In the northern part of Kolkata, in Jorasanko, on the Muktaram Basu Street , stands a grand old mansion known as the Marble Palace. Constructed by Raja Rajendra Mullick, it was inaugurated in 1835, and still serves as the private residence of the Mullicks ,which is why some parts of the palace are out of bounds of tourists. This Chorbagan land was offered as a swap to the Mullicks in early 18th century in lieu of their acres on the site of the old Fort William .
The imposing front-side of the mansion, built in neo-classical style , boasting of fluted Corinthian columns and huge, simple walls ,is visible from outside the main gate itself. On the right , as you move in , stands a huge pool ,with a non-working fountain, and stone mermaids, as also a standing statue of Raja Rajendra Mullick .The sprawling well-maintained lawns are larger than football fields and adorned with flowers .Further to the right is the menagerie. By some accounts , this was the first zoo opened in India in 1855, but now primarily serves as an aviary. There is a Jagannath Temple inside the premises which is accessible only by the Mullicks.
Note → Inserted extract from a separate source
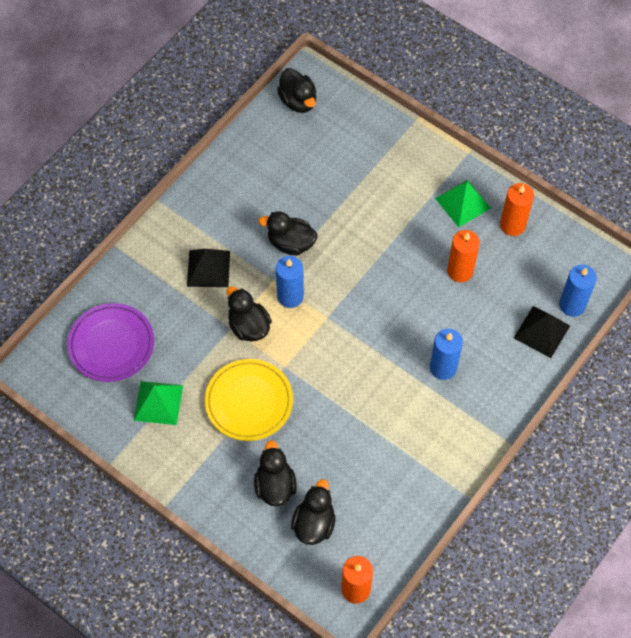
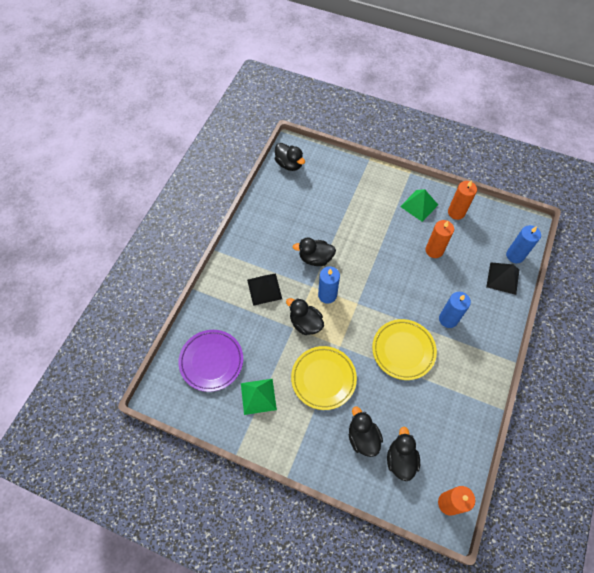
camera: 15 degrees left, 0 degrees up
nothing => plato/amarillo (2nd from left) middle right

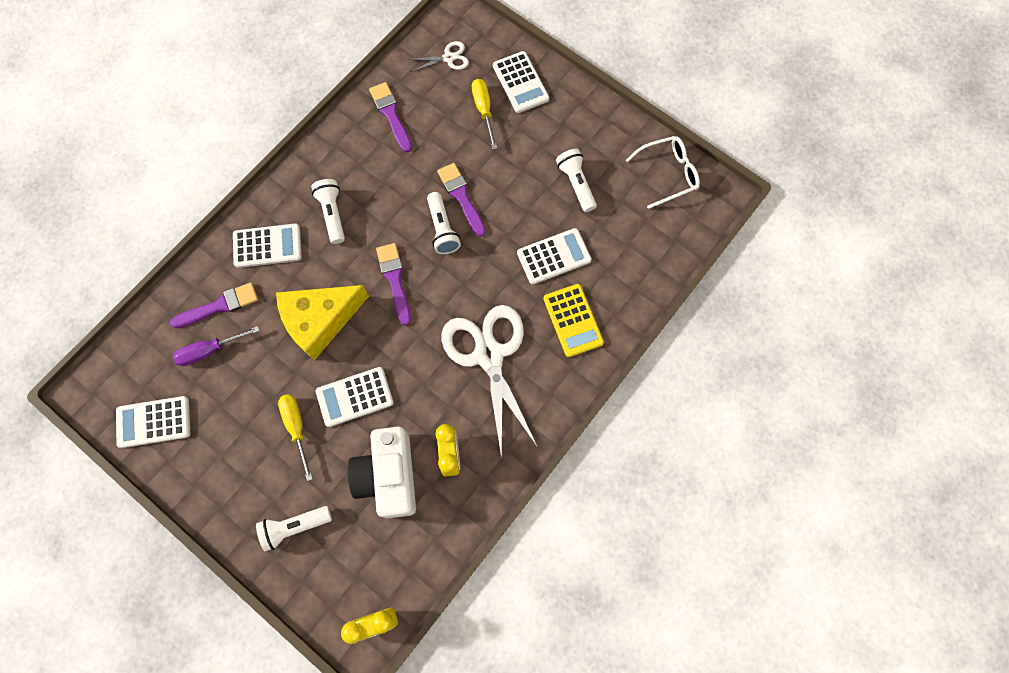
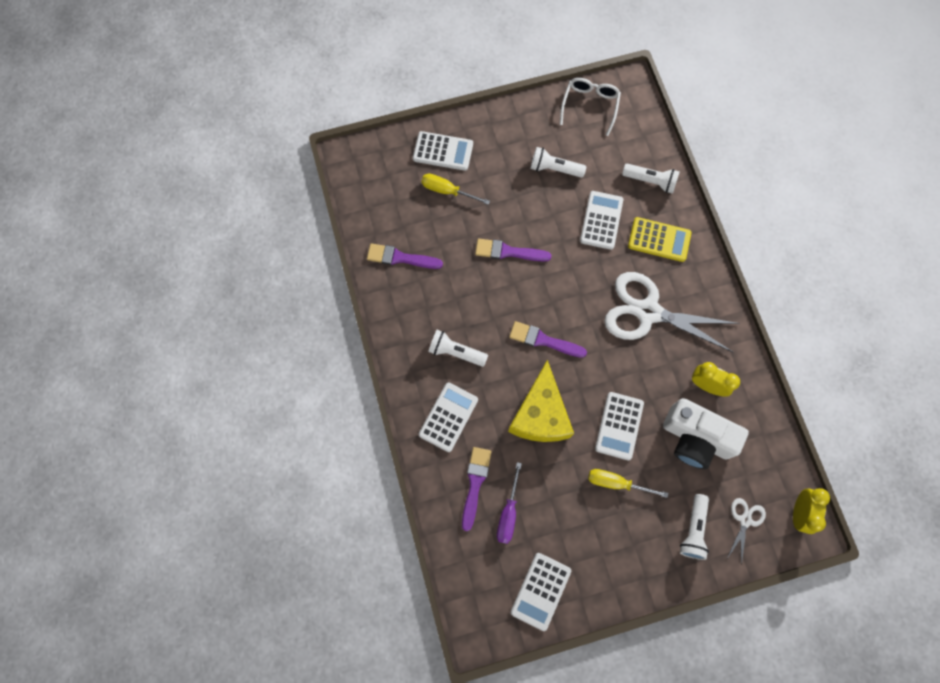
camera: 55 degrees left, 0 degrees up
lámpara de mano/blanco (3rd from left) top centre => lámpara de mano/blanco (3rd from left) top right, moved
tijeras/blanco (1st from left in the first image) top centre => tijeras/blanco (2nd from left) bottom right, moved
Ducks and swans could be seen frolicking around a large pond located between the mansion’s lawns and menagerie.
I was intrigued to find three beautiful statues of ‘sleeping lions’ –two in the lawn and another one inside the zoo. They do not resemble the ‘sad lion’ of Lucerne, Switzerland, and later even a google search didn’t inform me anything regarding them. Are they symbols of any kind ? A family motif ,a signature by any artist ,imitation of any work of art ? They are quite noticeable as they peacefully repose in the hot and humid Calcutta sun .
The ground floor boasts of a Thakur-dalan (where Durga images are worshipped on a raised altar)facing a huge courtyard where the grandees must have enjoyed their tea while sitting around a small fountain . There is a billiards room , and a large music room which houses a piano and many other musical instruments. The guide informed us that 96 different types of marbles have been used inside the palace. There are six prayer halls inside the premises. On the opposite corner of the Thakur-dalan are kept a number of beautiful birdcages having peacocks,albino peacocks, mynah ,hyacinthine macaw, bird of Alexandria, trucan, Hawk-headed parakeets, silver and golden pheasants, magpies, hornbills and mute swans as inmates.
The antiques collection inside the Marble Palace is rather eclectic. Western sculptures, priceless paintings and replicas, costly Austrian chandeliers, Venetian candelabras Belgian glassware, game trophies, old clocks, porcelain urns and what not ,are herded up rather randomly. One can find original paintings by Reubens ,Joshua Reynolds, Titian, Murillo, Opie and Raja Ravi Varma (A Shakuntala and Dushyanta painting does adorn a wall, but I am no expert). Geoffrey Moorhouse in his book ‘Calcutta ‘says it looks “as if the artefacts had been scavenged from job lots on the Portobello Road on a series of damp Saturday afternoons.” This random collection of western items , sundry birds and images of sleeping lions rather create the effect of a Wonderland.
The entrance of the museum side of the palace displays sculptures made in Miroy Foundry in France. Four statues of women depicting the four seasons of summer, autumn, spring and winter look quite graceful. The Reception Hall houses a 16 foot high black wooden image of Queen Victoria, carved out of a single piece. There are also bronze busts of the Queen and Medusa kept side-by-side. Outside the hall stand marble representations of Greek gods Phoebus Apollo and his twin sister Diana , as well as many other characters from Greek Epics. Replicas /sculptures of Dancing / nautch Girls , Dancing Fauns and mermaids are present throughout the palace.
The ornate ball room boasts of two 20 foot high mirrors and two large chandeliers and many candelabras .Victorian furniture graces the room.The Bengali grandees must have enjoyed quite some social evenings here. A 200 year old Wall Clock ,still showing correct time, is also placed in the ball room.
Getting entry into the famed 3-storeyed mansion is slightly tricky. Travel advisories warn potential tourists about the requirement of an advance permit, which is to be collected from West Bengal Tourism Information Bureau office ,BBD Bagh. But I showed my government identity card at the gate, and it worked like charm. I am not too sure if they allow common visitors as easily. Why cannot they just open a counter at the entry gate itself to facilitate tourists ? I am sure footfalls shall improve by leaps and bounds should this happen. There must also be a nominal entry fee ( Rs 30 never hurt anyone) which can help in better upkeep of the palace. They must also allow visitors to click photographs of the place. This is the age of smartphone camera, and a visitor should not be denied the joy of clicking pictures. A number of well-behaved guides throng the place, and although they do not charge you anything despite the services they provide, must be tipped atleast Rs 100.
Marble Palace is a treasure which gives the impression that it does not want to be found. A pity really, because it has such potential.